=== Задания ===
1. Какой главой, согласно отрывку о книге, открывается вторая часть, посвященная Александрине?
2. Воспроизведите дословно фрагмент из отрывка о книге: начните со слов «Я отвел много» и остановитесь после слов «вкладывается вся книга.».

Я отвел много места первой части книги, посвященной Наталье Николаевне потому, что именно она, естественно, является во всех отношениях особенно ценной и значительной. Но читатели, думаю, прочтут с немалым интересом и две последующие части даваемого авторами своего рода триптиха (три сестры), в который композиционно вкладывается вся книга.

Вторая ее часть, посвященная Александрине, правильно открывается главой «Опровержение клеветы», в которой авторы, подвергнув тщательному критическому рассмотрению как уже имевшиеся, так и впервые ими привлекаемые новые материалы, доказывают всю неосновательность подхваченной современниками и разделявшейся – увы! – столь многими – в том числе и в наши дни – исследователями версии об интимных отношениях ее с Пушкиным. Стоит добавить к этому и еще одно соображение. Дантес однажды, увидев поэта в великосветском обществе вместе с женой и двумя ее сестрами, смеясь, назвал его «трехбунчужным пашой», из чего следовало, что явился он сюда со своим гаремом. Рассмеялся и Пушкин, которому бойкий, веселый, остроумный француз поначалу даже нравился. Действительно, это была довольно невинная шутка. Но, думается, именно она снова вспомнилась Дантесу, когда он был так разъярен своими неудачами у Натали и вынужденной женитьбой на Екатерине. И он задумал превратить ее в нечто не только серьезное, но по тому времени, несомненно, весьма опасное для Пушкина. По существу, это был своего рода политический донос на якобы поправшего все божеские и человеческие законы «безбожника»-поэта (в чем, как известно, неоднократно и с весьма тяжелыми для него последствиями его обвиняли).

=== Исходные данные ===
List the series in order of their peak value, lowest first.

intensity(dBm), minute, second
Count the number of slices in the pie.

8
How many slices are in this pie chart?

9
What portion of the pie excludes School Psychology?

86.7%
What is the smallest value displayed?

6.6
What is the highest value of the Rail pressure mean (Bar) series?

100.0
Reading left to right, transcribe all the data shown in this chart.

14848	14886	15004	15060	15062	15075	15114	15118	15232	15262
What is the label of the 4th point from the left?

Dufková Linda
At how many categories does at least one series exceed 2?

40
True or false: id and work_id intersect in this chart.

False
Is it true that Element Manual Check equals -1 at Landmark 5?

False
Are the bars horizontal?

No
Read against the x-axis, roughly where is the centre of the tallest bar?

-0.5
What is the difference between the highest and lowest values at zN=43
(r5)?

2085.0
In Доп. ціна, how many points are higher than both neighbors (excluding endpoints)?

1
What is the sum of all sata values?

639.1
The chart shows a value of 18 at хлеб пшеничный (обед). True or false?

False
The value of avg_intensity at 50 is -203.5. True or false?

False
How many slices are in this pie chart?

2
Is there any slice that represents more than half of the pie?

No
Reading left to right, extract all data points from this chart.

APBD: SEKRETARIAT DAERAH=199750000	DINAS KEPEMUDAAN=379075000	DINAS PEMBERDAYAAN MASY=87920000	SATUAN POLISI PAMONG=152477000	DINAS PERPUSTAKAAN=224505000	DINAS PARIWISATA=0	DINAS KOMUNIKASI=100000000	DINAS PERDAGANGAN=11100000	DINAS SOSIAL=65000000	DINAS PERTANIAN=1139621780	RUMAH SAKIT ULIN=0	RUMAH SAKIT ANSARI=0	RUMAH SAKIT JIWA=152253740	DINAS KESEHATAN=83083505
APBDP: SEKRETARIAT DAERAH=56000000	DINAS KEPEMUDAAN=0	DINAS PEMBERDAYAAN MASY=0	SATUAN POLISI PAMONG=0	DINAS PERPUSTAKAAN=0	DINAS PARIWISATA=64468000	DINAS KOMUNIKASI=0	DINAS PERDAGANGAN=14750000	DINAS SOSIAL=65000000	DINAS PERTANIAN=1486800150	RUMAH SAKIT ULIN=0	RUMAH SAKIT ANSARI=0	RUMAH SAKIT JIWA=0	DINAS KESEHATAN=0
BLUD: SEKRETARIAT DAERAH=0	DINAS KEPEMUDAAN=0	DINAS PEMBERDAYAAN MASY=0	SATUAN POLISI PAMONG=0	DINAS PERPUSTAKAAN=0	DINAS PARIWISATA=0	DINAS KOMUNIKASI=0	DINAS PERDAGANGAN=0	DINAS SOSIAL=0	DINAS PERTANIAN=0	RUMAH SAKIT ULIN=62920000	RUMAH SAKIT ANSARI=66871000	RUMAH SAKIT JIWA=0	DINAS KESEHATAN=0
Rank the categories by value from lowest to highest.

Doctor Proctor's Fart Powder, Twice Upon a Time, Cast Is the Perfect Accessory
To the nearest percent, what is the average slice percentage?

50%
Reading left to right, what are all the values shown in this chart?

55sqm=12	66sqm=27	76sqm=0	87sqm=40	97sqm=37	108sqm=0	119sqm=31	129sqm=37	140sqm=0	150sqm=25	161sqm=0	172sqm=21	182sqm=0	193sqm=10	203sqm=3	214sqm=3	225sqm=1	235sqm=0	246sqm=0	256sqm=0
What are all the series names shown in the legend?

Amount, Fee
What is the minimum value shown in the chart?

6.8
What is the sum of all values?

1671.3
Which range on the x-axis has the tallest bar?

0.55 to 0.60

=== Ответы к заданиям ===
1. Главой «Опровержение клеветы».

2.
Я отвел много места первой части книги, посвященной Наталье Николаевне потому, что именно она, естественно, является во всех отношениях особенно ценной и значительной. Но читатели, думаю, прочтут с немалым интересом и две последующие части даваемого авторами своего рода триптиха (три сестры), в который композиционно вкладывается вся книга.